**WHAT YOU HAVE TO DO**. Write the data out verbatim.

**PROVIDED MATERIAL**.
----

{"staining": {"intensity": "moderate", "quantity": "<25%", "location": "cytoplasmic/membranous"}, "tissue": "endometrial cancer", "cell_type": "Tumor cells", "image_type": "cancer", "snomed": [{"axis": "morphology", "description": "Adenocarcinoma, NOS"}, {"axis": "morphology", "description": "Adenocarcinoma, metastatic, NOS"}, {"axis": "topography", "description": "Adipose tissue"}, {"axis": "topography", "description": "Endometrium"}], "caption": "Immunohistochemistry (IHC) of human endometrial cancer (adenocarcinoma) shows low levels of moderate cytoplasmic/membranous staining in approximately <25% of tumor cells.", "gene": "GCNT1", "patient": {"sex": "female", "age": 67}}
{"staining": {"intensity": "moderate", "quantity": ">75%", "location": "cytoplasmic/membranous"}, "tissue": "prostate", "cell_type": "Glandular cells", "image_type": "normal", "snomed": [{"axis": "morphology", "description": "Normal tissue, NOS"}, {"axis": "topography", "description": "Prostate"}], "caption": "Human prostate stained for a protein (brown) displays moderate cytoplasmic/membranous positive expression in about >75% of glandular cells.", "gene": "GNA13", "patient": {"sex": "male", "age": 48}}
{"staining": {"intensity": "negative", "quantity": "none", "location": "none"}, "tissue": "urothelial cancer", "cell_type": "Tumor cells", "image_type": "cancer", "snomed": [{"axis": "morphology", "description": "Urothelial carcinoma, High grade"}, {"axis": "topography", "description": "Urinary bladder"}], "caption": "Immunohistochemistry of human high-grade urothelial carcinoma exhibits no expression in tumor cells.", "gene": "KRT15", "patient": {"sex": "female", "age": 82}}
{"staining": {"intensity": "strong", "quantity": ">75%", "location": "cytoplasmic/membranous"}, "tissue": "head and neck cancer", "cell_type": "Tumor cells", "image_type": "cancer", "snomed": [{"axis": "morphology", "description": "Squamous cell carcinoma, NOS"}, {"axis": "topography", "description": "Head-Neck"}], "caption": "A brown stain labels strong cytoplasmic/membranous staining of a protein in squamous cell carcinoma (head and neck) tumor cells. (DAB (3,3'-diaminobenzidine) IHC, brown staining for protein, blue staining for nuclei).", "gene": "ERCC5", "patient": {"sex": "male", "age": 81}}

----

**SOLUTION TO THE EXERCISE**.
{"staining": {"intensity": "moderate", "quantity": "<25%", "location": "cytoplasmic/membranous"}, "tissue": "endometrial cancer", "cell_type": "Tumor cells", "image_type": "cancer", "snomed": [{"axis": "morphology", "description": "Adenocarcinoma, NOS"}, {"axis": "morphology", "description": "Adenocarcinoma, metastatic, NOS"}, {"axis": "topography", "description": "Adipose tissue"}, {"axis": "topography", "description": "Endometrium"}], "caption": "Immunohistochemistry (IHC) of human endometrial cancer (adenocarcinoma) shows low levels of moderate cytoplasmic/membranous staining in approximately <25% of tumor cells.", "gene": "GCNT1", "patient": {"sex": "female", "age": 67}}
{"staining": {"intensity": "moderate", "quantity": ">75%", "location": "cytoplasmic/membranous"}, "tissue": "prostate", "cell_type": "Glandular cells", "image_type": "normal", "snomed": [{"axis": "morphology", "description": "Normal tissue, NOS"}, {"axis": "topography", "description": "Prostate"}], "caption": "Human prostate stained for a protein (brown) displays moderate cytoplasmic/membranous positive expression in about >75% of glandular cells.", "gene": "GNA13", "patient": {"sex": "male", "age": 48}}
{"staining": {"intensity": "negative", "quantity": "none", "location": "none"}, "tissue": "urothelial cancer", "cell_type": "Tumor cells", "image_type": "cancer", "snomed": [{"axis": "morphology", "description": "Urothelial carcinoma, High grade"}, {"axis": "topography", "description": "Urinary bladder"}], "caption": "Immunohistochemistry of human high-grade urothelial carcinoma exhibits no expression in tumor cells.", "gene": "KRT15", "patient": {"sex": "female", "age": 82}}
{"staining": {"intensity": "strong", "quantity": ">75%", "location": "cytoplasmic/membranous"}, "tissue": "head and neck cancer", "cell_type": "Tumor cells", "image_type": "cancer", "snomed": [{"axis": "morphology", "description": "Squamous cell carcinoma, NOS"}, {"axis": "topography", "description": "Head-Neck"}], "caption": "A brown stain labels strong cytoplasmic/membranous staining of a protein in squamous cell carcinoma (head and neck) tumor cells. (DAB (3,3'-diaminobenzidine) IHC, brown staining for protein, blue staining for nuclei).", "gene": "ERCC5", "patient": {"sex": "male", "age": 81}}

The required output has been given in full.